# [Assignment]
In the birthday post, how many years does the writer say they have survived on Earth?

# [Exercise text]
--*--

Those fingers don't look like they're the proper proportion...
Today is my birthday. I have now survived thirty years on Earth. Pop some Chandon, it’s party time.
Like most other children, I used to dream ahead and predict my future. Often it involved me being some manner of space archeologist who was also a champion bowler. Oh, and I was married to someone from “You Can’t Do That on Television.” Probably Alistair.
When I was young, I was considered something of a prodigy. I started reading when I was two, I skipped a year of grade school, I nearly aced my SATs, and I nailed the prom queen in the back seat of my Impala. One of those four statements is false. Guess which one?
When you’re young, you think life gets solved when you become an adult. “Once I’m out of school,” you think, “everything’s fine. I’ll have a job that pays for everything, I’ll have a beautiful wife (but we won’t kiss, because, cooties), Santa will provide the gifts at Christmas so I’ll get pinball machines every year, and science will have perfected jetpacks so, AWESOME!” Your parents got through life just fine, so of course you’ll do fine. Right?
Then, you finish high school, and (perhaps) go to college, and you find out two things:
- Art school girls are crazy.
- Life isn’t that easy.

--*--

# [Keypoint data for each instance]
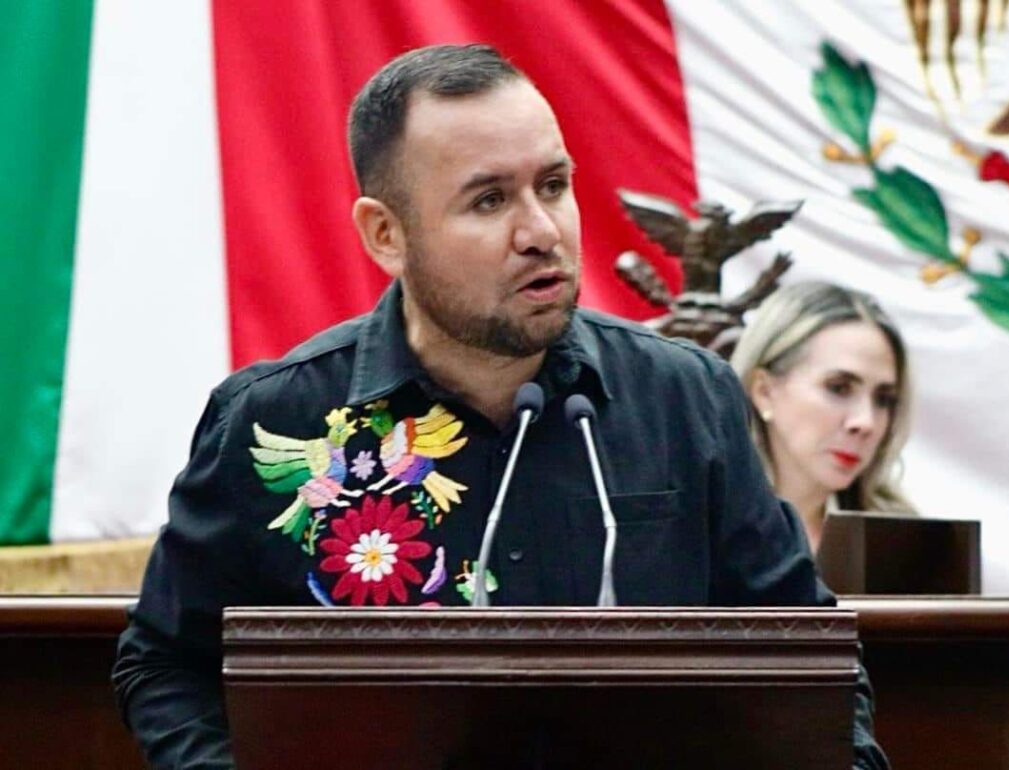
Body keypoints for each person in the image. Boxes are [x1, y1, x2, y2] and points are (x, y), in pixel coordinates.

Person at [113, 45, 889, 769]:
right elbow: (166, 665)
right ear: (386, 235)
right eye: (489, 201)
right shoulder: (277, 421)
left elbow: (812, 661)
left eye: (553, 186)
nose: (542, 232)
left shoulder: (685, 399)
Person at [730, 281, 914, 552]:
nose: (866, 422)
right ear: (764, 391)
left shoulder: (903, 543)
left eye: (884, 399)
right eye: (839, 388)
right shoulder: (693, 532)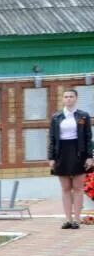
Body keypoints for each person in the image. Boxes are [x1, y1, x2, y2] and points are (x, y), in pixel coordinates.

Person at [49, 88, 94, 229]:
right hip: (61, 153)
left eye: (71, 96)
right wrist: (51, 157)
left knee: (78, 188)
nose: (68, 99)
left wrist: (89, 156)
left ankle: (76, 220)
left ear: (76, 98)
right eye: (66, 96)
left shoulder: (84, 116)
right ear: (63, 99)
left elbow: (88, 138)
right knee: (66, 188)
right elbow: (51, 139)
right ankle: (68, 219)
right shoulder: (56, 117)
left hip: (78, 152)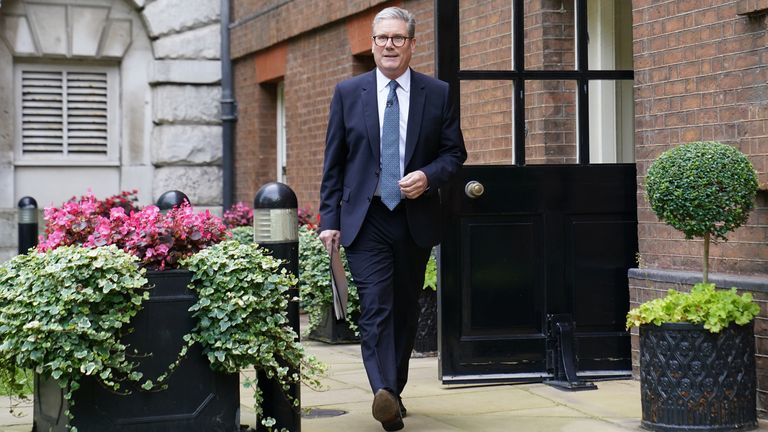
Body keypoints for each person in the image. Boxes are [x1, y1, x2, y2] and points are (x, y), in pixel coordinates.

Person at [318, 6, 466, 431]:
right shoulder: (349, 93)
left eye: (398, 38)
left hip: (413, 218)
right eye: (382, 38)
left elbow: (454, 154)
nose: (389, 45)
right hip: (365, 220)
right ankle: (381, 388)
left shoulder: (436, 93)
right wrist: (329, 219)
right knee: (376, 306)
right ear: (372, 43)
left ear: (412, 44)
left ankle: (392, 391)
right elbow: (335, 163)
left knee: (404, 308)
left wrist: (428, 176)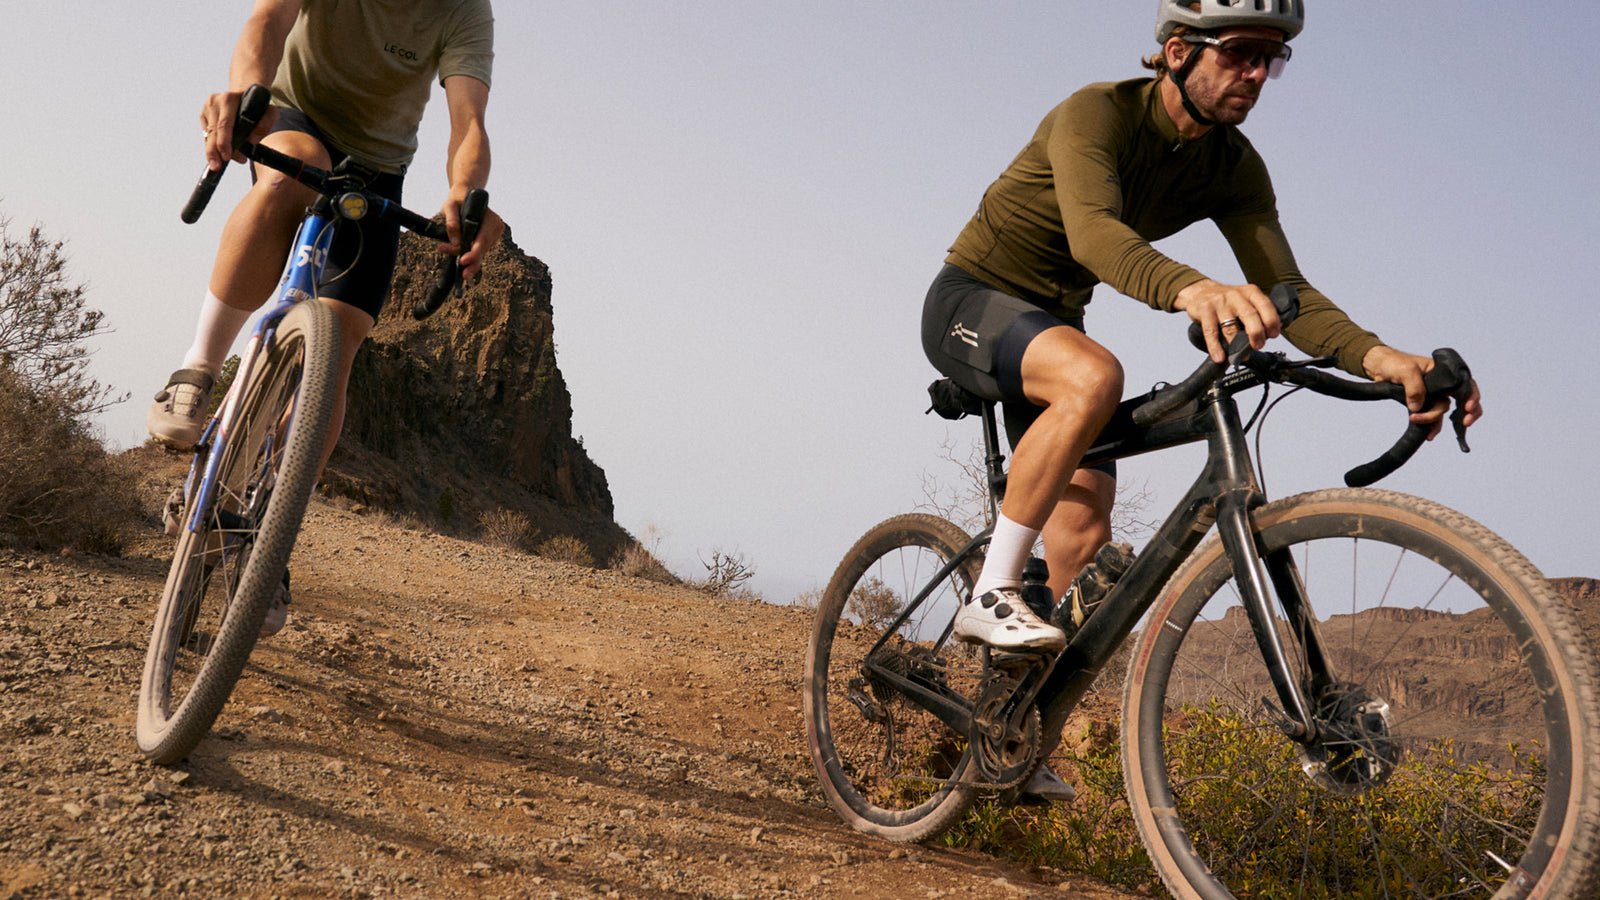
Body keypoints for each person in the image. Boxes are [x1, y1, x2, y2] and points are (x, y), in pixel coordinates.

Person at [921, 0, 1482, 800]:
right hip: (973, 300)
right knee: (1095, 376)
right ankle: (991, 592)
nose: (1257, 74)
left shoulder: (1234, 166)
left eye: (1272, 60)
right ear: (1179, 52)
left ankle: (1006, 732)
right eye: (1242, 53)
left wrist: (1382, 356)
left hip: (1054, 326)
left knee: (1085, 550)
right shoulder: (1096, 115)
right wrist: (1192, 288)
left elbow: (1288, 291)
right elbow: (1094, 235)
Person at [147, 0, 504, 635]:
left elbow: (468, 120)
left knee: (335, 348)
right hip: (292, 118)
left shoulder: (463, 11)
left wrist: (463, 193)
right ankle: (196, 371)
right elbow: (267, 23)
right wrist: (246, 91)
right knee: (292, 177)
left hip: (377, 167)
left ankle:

--*--

# [Solution to this exercise]
Thirty years.